▶ WHAT TO DO
**A)** Translate into Spanish this sentence from the forum thread on sodium nitrite in curing mixtures: "Cure #1 contains 6.25% sodium nitrite in a salt carrier."
**B)** In the forum thread on sodium nitrite in curing mixtures, what percentage of sodium nitrite does the Hi Mountain Seasonings Jerky Cure label show?

▶ DOCUMENT SECTION
# Actual % Sodium Nitrite Calculation in a Curing Mixture



## thirdeye (Mar 13, 2021)

The current jerky thread discussing the addition of curing agents to the jerky seasoning mixture got me wondering.  And my question is going to involve some  _*cipherin'* _as Jethro used to call it.  Below is some background and then my question.  I'm going to tag 

 daveomak
  and 

 chef jimmyj
  but anyone is welcome to chime in on this.  Get your No. 2 pencils ready....

Background and known parameters:
1. *Cure #1 *contains 6.25% sodium nitrite in a salt carrier. The amount needed to cure meat is 0.25% of the weight of the meat.  This amount is *then mixed* with salt, sugar, and seasonings to make a "Curing Mix".  
2. *Tender Quick* is a ready-to-use  "Curing Mix" and per the label contains salt, sugar,  0.5% sodium nitrite, and 0.5% sodium nitrate or 1% total cure.   
3. *Hi Mountain Seasonings*_* Jerky Cure*_ is also a ready-to-use "Curing Mix". It has salt, sugar and per the label shows 0.85% sodium nitrite.

▶ DATASET SECTION
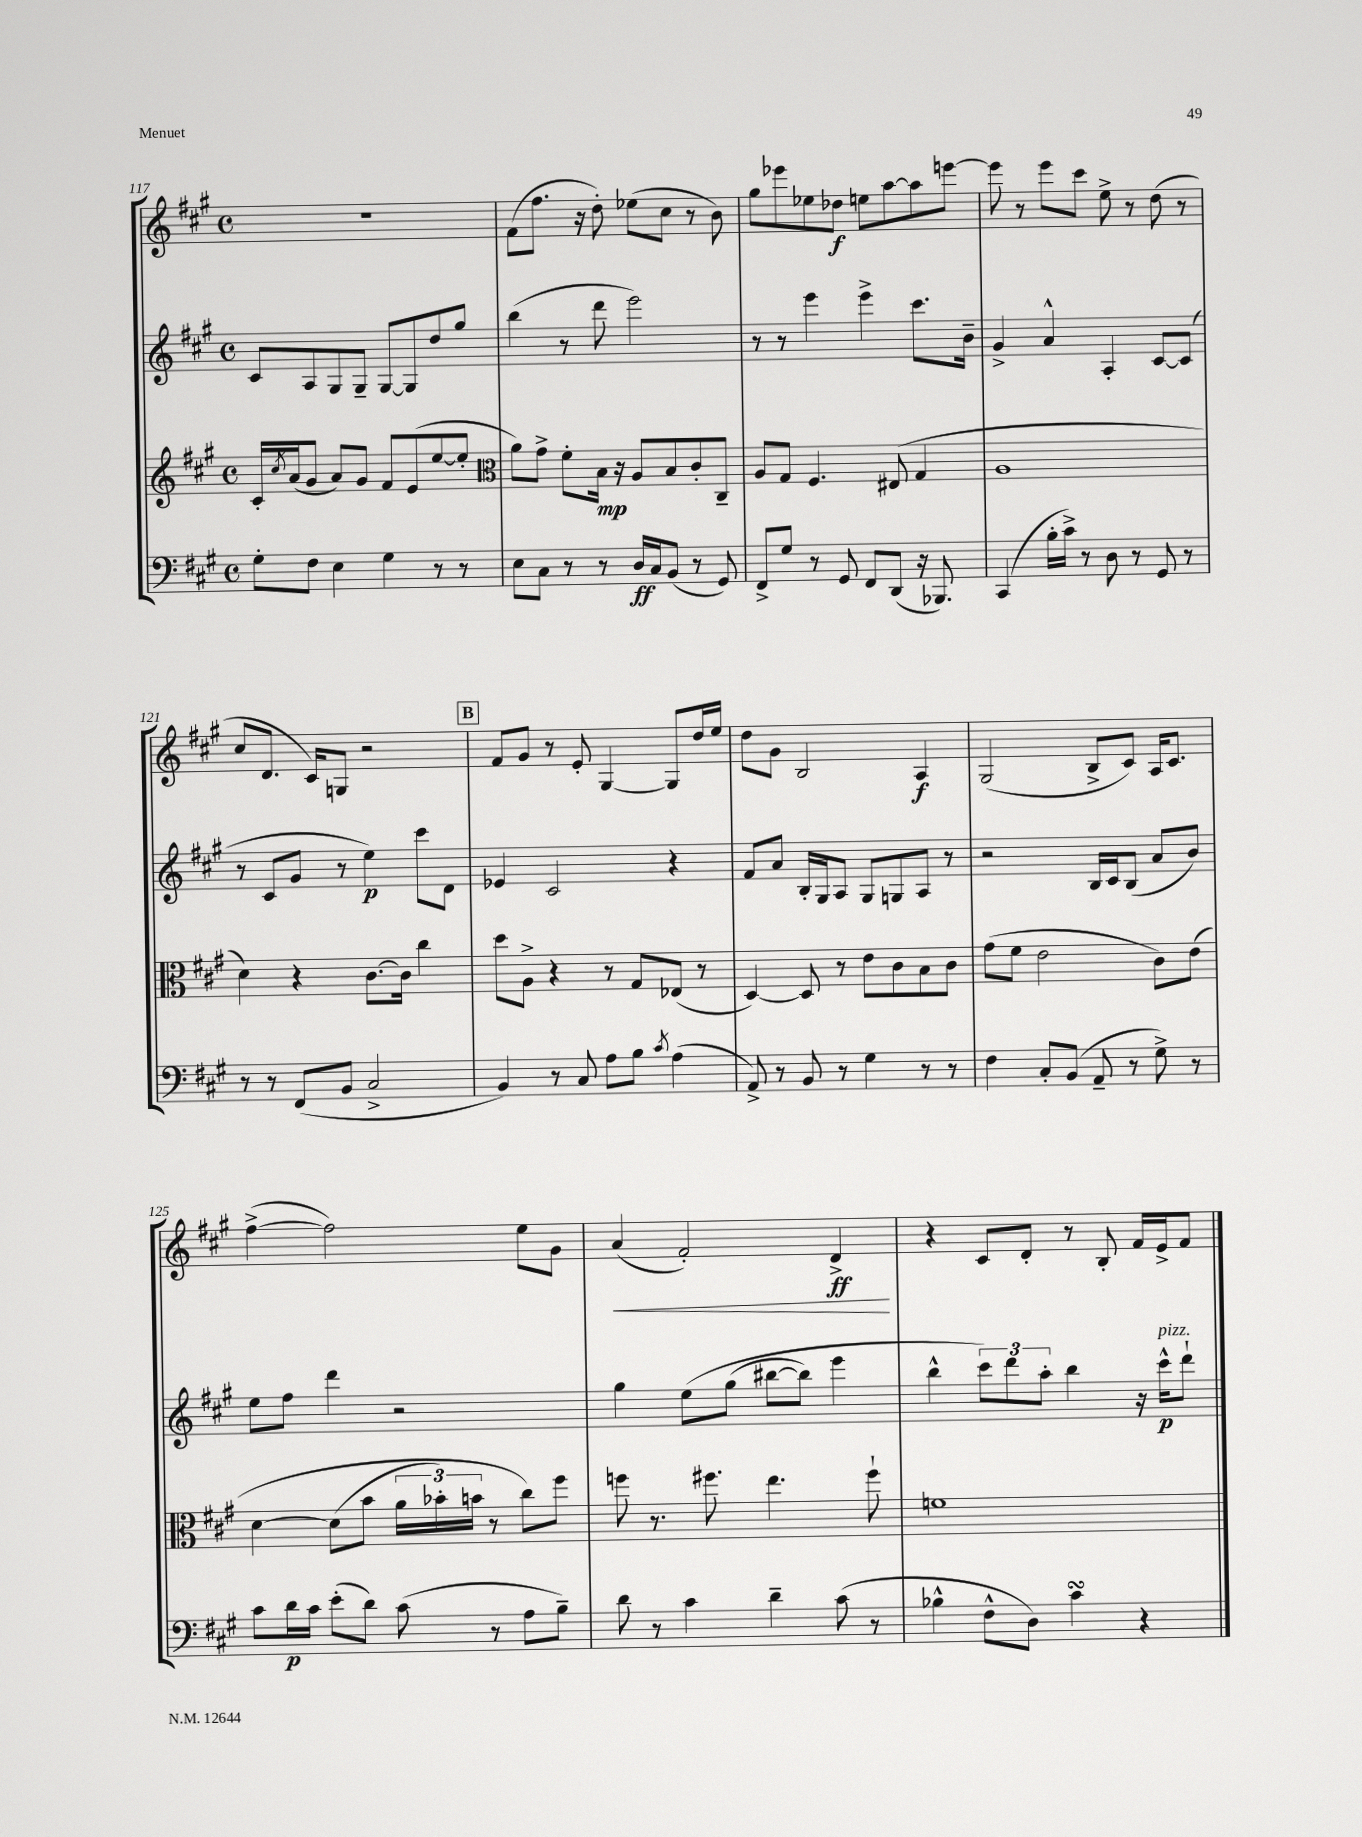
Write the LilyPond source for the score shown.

▶ RESPONSES FOR EACH TASK
**A)** Cure #1 contiene un 6,25 % de nitrito de sodio en un portador de sal.

**B)** 0.85% sodium nitrite.